- _OBJECTIF DE L'EXERCICE_: Pourriez-vous recopier à l'identique tout ce qui va du début des données jusqu'à la ligne contenant « Она моет посуду после ужина. », cette ligne comprise, en laissant les images de côté ?
###
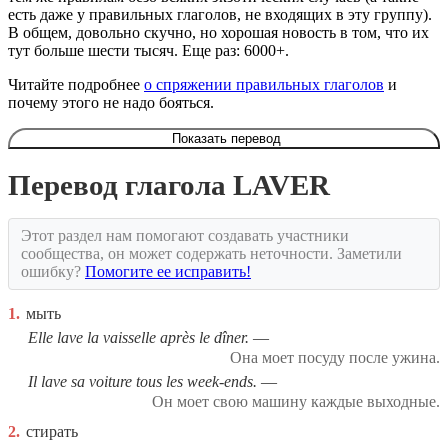
есть даже у правильных глаголов, не входящих в эту группу).
В общем, довольно скучно, но хорошая новость в том, что их
тут больше шести тысяч. Еще раз: 6000+.
Читайте подробнее
о спряжении правильных глаголов
и
почему этого не надо бояться.
Показать перевод
Перевод глагола LAVER
Этот раздел нам помогают создавать участники
сообщества, он может содержать неточности. Заметили
ошибку?
Помогите ее исправить!
1.
мыть
Elle lave la vaisselle après le dîner.
Она моет посуду после ужина.
Il lave sa voiture tous les week-ends.
Он моет свою машину каждые выходные.
2.
стирать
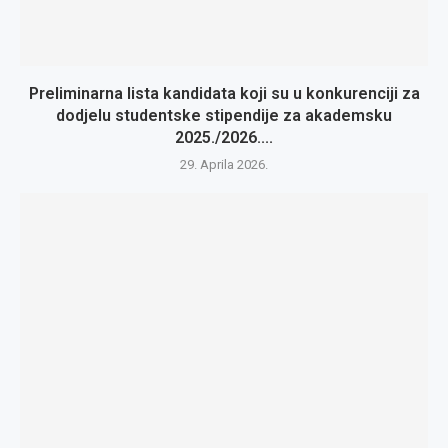
Preliminarna lista kandidata koji su u konkurenciji za
dodjelu studentske stipendije za akademsku
2025./2026....
29. Aprila 2026.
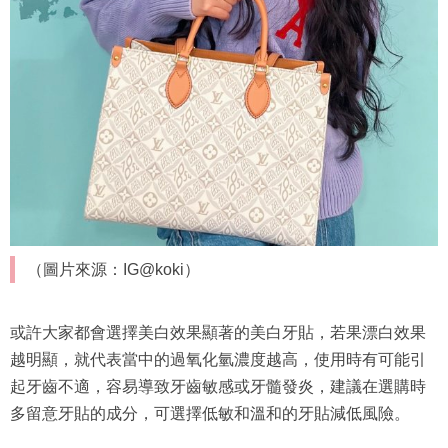
（圖片來源：IG@koki）
或許大家都會選擇美白效果顯著的美白牙貼，若果漂白效果
越明顯，就代表當中的過氧化氫濃度越高，使用時有可能引
起牙齒不適，容易導致牙齒敏感或牙髓發炎，建議在選購時
多留意牙貼的成分，可選擇低敏和溫和的牙貼減低風險。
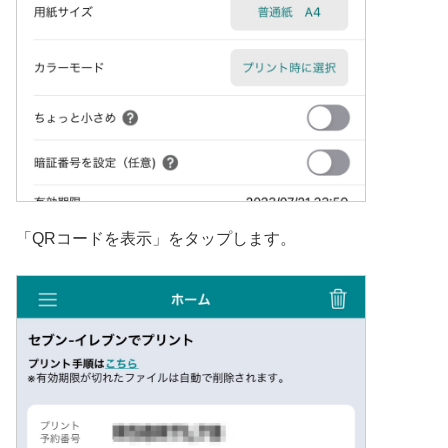
「QRコードを表示」をタップします。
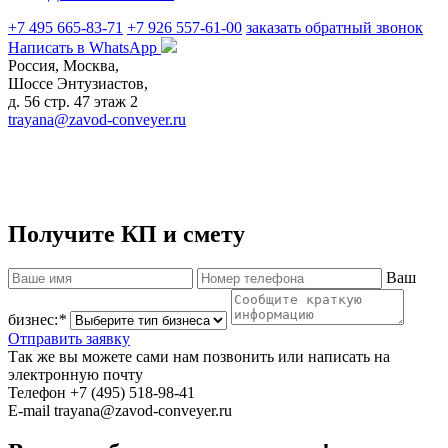
+7 495 665-83-71
+7 926 557-61-00
заказать обратный звонок
Написать в WhatsApp
Россия, Москва,
Шоссе Энтузиастов,
д. 56 стр. 47 этаж 2
trayana@zavod-conveyer.ru
©
ООО «ТРАЯНА»
— Все права защищены.
Конвейерное
оборудование
.
Политика конфиденциальности
. Купить
ленточный конвейер
на заводе в Москве.
Получите КП и смету
Ваш
бизнес:
*
Отправить заявку
Так же вы можете сами нам позвонить
или написать на
электронную почту
Телефон
+7 (495) 518-98-41
E-mail
trayana@zavod-conveyer.ru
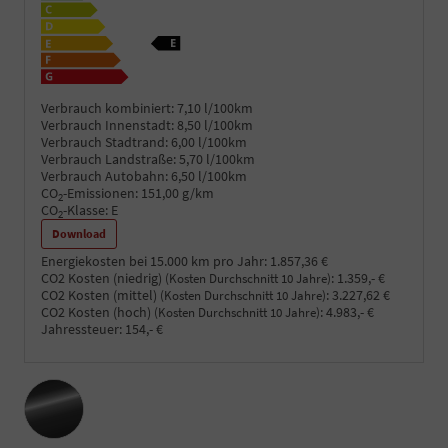
Verbrauch kombiniert:
7,10 l/100km
Verbrauch Innenstadt:
8,50 l/100km
Verbrauch Stadtrand:
6,00 l/100km
Verbrauch Landstraße:
5,70 l/100km
Verbrauch Autobahn:
6,50 l/100km
CO
-Emissionen:
151,00 g/km
2
CO
-Klasse:
E
2
Download
Energiekosten bei 15.000 km pro Jahr:
1.857,36 €
CO2 Kosten (niedrig)
:
1.359,- €
(Kosten Durchschnitt 10 Jahre)
CO2 Kosten (mittel)
:
3.227,62 €
(Kosten Durchschnitt 10 Jahre)
CO2 Kosten (hoch)
:
4.983,- €
(Kosten Durchschnitt 10 Jahre)
Jahressteuer:
154,- €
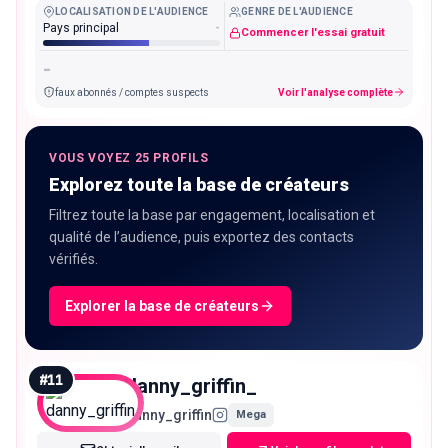
LOCALISATION DE L'AUDIENCE
GENRE DE L'AUDIENCE
Pays principal
-
Commencer l'essai gratuit
-
faux abonnés / comptes suspects
Voir l'analyse complète
VOUS VOYEZ 25 PROFILS
Explorez toute la base de créateurs
Filtrez toute la base par engagement, localisation et
qualité de l’audience, puis exportez des contacts
vérifiés.
Explorer la base de créateurs
#
11
danny_griffin_
danny_griffin
Mega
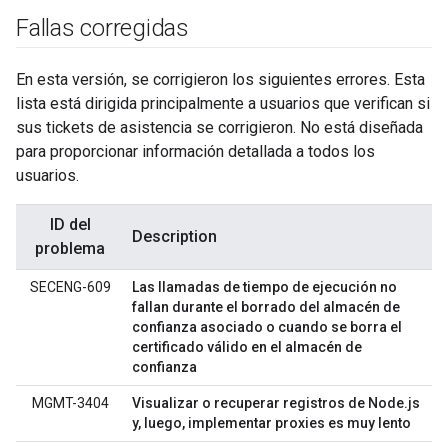
Fallas corregidas
En esta versión, se corrigieron los siguientes errores. Esta
lista está dirigida principalmente a usuarios que verifican si
sus tickets de asistencia se corrigieron. No está diseñada
para proporcionar información detallada a todos los
usuarios.
ID del
Description
problema
SECENG-609
Las llamadas de tiempo de ejecución no
fallan durante el borrado del almacén de
confianza asociado o cuando se borra el
certificado válido en el almacén de
confianza
MGMT-3404
Visualizar o recuperar registros de Node.js
y, luego, implementar proxies es muy lento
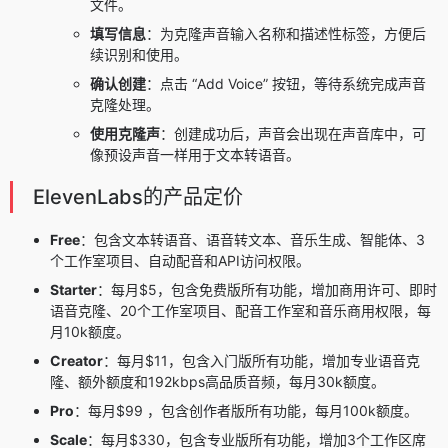
文件。
填写信息
：为克隆声音输入名称和描述性标签，方便后
续识别和使用。
确认创建
：点击 “Add Voice” 按钮，等待系统完成声音
克隆处理。
使用克隆声
：创建成功后，声音会出现在声音库中，可
像预设声音一样用于文本转语音。
ElevenLabs的产品定价
Free
：包含文本转语音、语音转文本、音乐生成、智能体、3
个工作室项目、自动配音和API访问权限。
Starter
：每月$5，包含免费版所有功能，增加商用许可、即时
语音克隆、20个工作室项目、配音工作室和音乐商用权限，每
月10k额度。
Creator
：每月$11，包含入门版所有功能，增加专业语音克
隆、额外额度和192kbps高品质音频，每月30k额度。
Pro
：每月$99 ，包含创作者版所有功能，每月100k额度。
Scale
：每月$330，包含专业版所有功能，增加3个工作区席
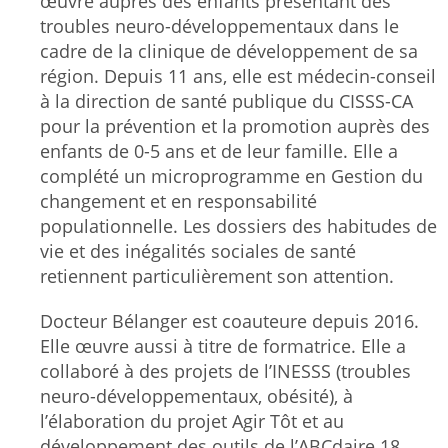
œuvre auprès des enfants présentant des
troubles neuro-développementaux dans le
cadre de la clinique de développement de sa
région. Depuis 11 ans, elle est médecin-conseil
à la direction de santé publique du CISSS-CA
pour la prévention et la promotion auprès des
enfants de 0-5 ans et de leur famille. Elle a
complété un microprogramme en Gestion du
changement et en responsabilité
populationnelle. Les dossiers des habitudes de
vie et des inégalités sociales de santé
retiennent particulièrement son attention.
Docteur Bélanger est coauteure depuis 2016.
Elle œuvre aussi à titre de formatrice. Elle a
collaboré à des projets de l’INESSS (troubles
neuro-développementaux, obésité), à
l’élaboration du projet Agir Tôt et au
développement des outils de l’ABCdaire 18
###
- _RÉSULTAT OBTENU_:
есть даже у правильных глаголов, не входящих в эту группу).
В общем, довольно скучно, но хорошая новость в том, что их
тут больше шести тысяч. Еще раз: 6000+.
Читайте подробнее
о спряжении правильных глаголов
и
почему этого не надо бояться.
Показать перевод
Перевод глагола LAVER
Этот раздел нам помогают создавать участники
сообщества, он может содержать неточности. Заметили
ошибку?
Помогите ее исправить!
1.
мыть
Elle lave la vaisselle après le dîner.
Она моет посуду после ужина.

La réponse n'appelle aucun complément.